Но это было только мгновение, как после вспышки, когда на
несколько секунд становится темно в глазах. А потом темень медленно рассеивается,
выплывают из ее глубины знакомые очертания предметов, и все становится как
прежде.
– Прости меня, Стешенька, прости! – всхлипнула
вдруг, как девчонка, Клавдия, кинулась к жене Фрола, уткнулась ей в плечо и,
обнимая Степаниду, сползла к ее ногам.
– Что ты, ей‑богу, Клашенька… – растерянно
проговорила Степанида. Голос ее перехватывало, по круглому, матово‑бледному
лицу прошла судорога. Обессилев, она присела у двери на тот же стул, где сидел
недавно Фрол, положила к себе на колени Клашкину голову и стала ее
гладить. – Будет, Кланюшка, перестань! И тоже… тоже прости меня…
Обе женщины теперь плакали. Фрол крякнул, встал, потоптался.

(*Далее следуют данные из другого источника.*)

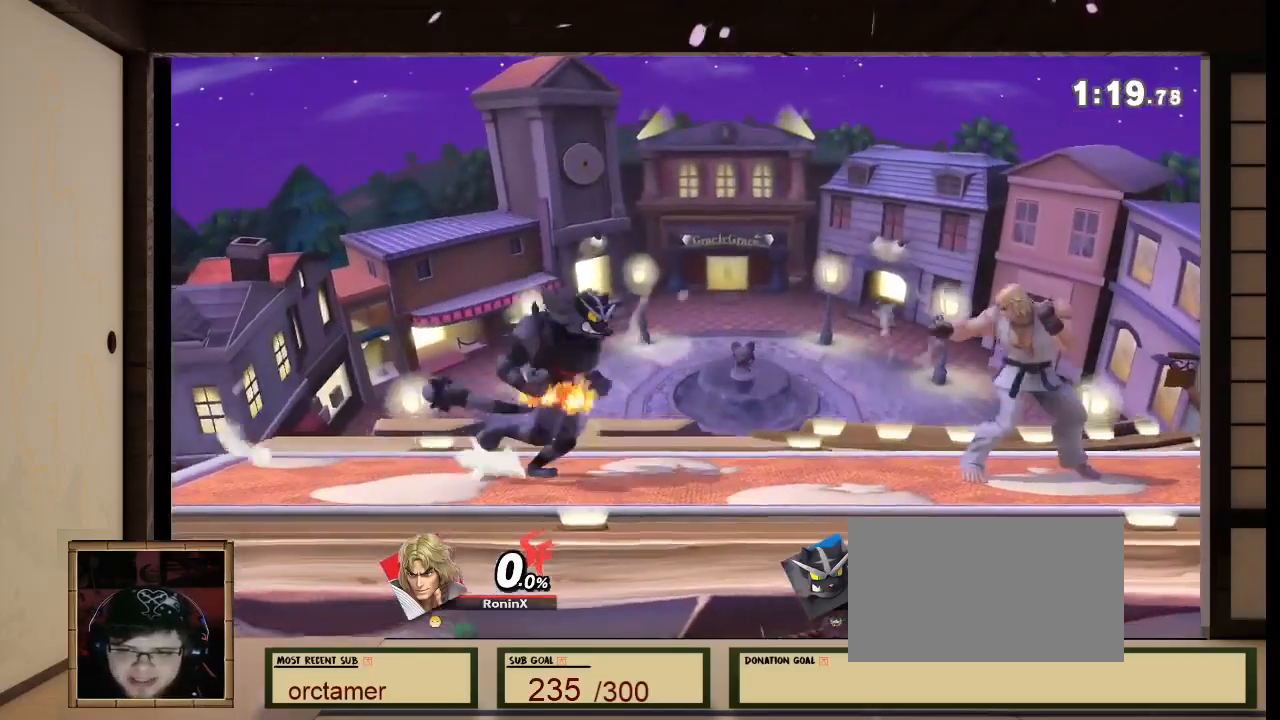
{"dt_ms": 500, "buttons": ["A"], "left_stick": "center", "right_stick": "center"}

И осторожно вышел из дома.
С заречья все так же тянула стужа, все так же напахивало
запахом снега, хотя воздух был недвижим. У Фрола замерзла голова, и он понял,
что забыл у Клашки шапку. Поднял барашковый воротник суконной тужурки и
медленно, словно боясь споткнуться в темноте, пошел к своему дому.

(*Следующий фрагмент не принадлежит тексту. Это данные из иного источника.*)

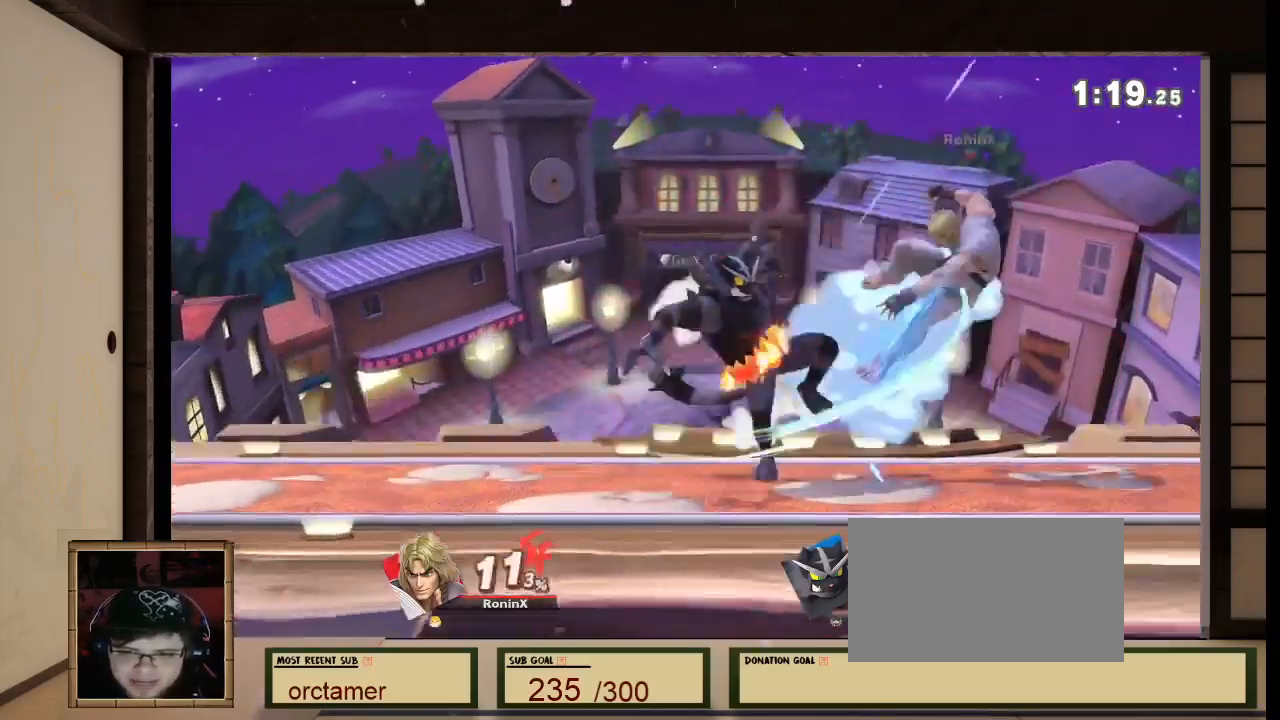
{"dt_ms": 501, "buttons": ["A", "X"], "left_stick": "left", "right_stick": "center", "events": [[301, "X", "down"], [401, "left_stick", "left"]]}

На половине пути его догнала Степанида. Она молча сунула ему
шапку и пошла рядом. Фрол почти до самого дома нес шапку в руках, пока жена не
сказала:
– Застудишь голову‑то. Зима ведь…
Фрол очнулся и увидел, как неслышно и густо сыплются вокруг
него тяжелые снежинки. В темноте они казались крупными шариками, похожими на
град. Странно было только, почему они не барабанят о его голову, о мерзлую
землю.
– Зима, дядя Фрол, а! – радостно закричал вдруг
Мишка Большаков, сын Захара, вывернувшись откуда то из переулка. – Видишь,
как она незаметно! Утром люди проснутся – и ахнут: зима! Как у Пушкина.
… Проснувшись рано,
В окно увидела Татьяна
Поутру побелевший двор,
Куртины, кровли и забор…
продекламировал Мишка и воскликнул: – Хорошо! – не то о
Пушкине, не то об этом сегодняшнем вечере.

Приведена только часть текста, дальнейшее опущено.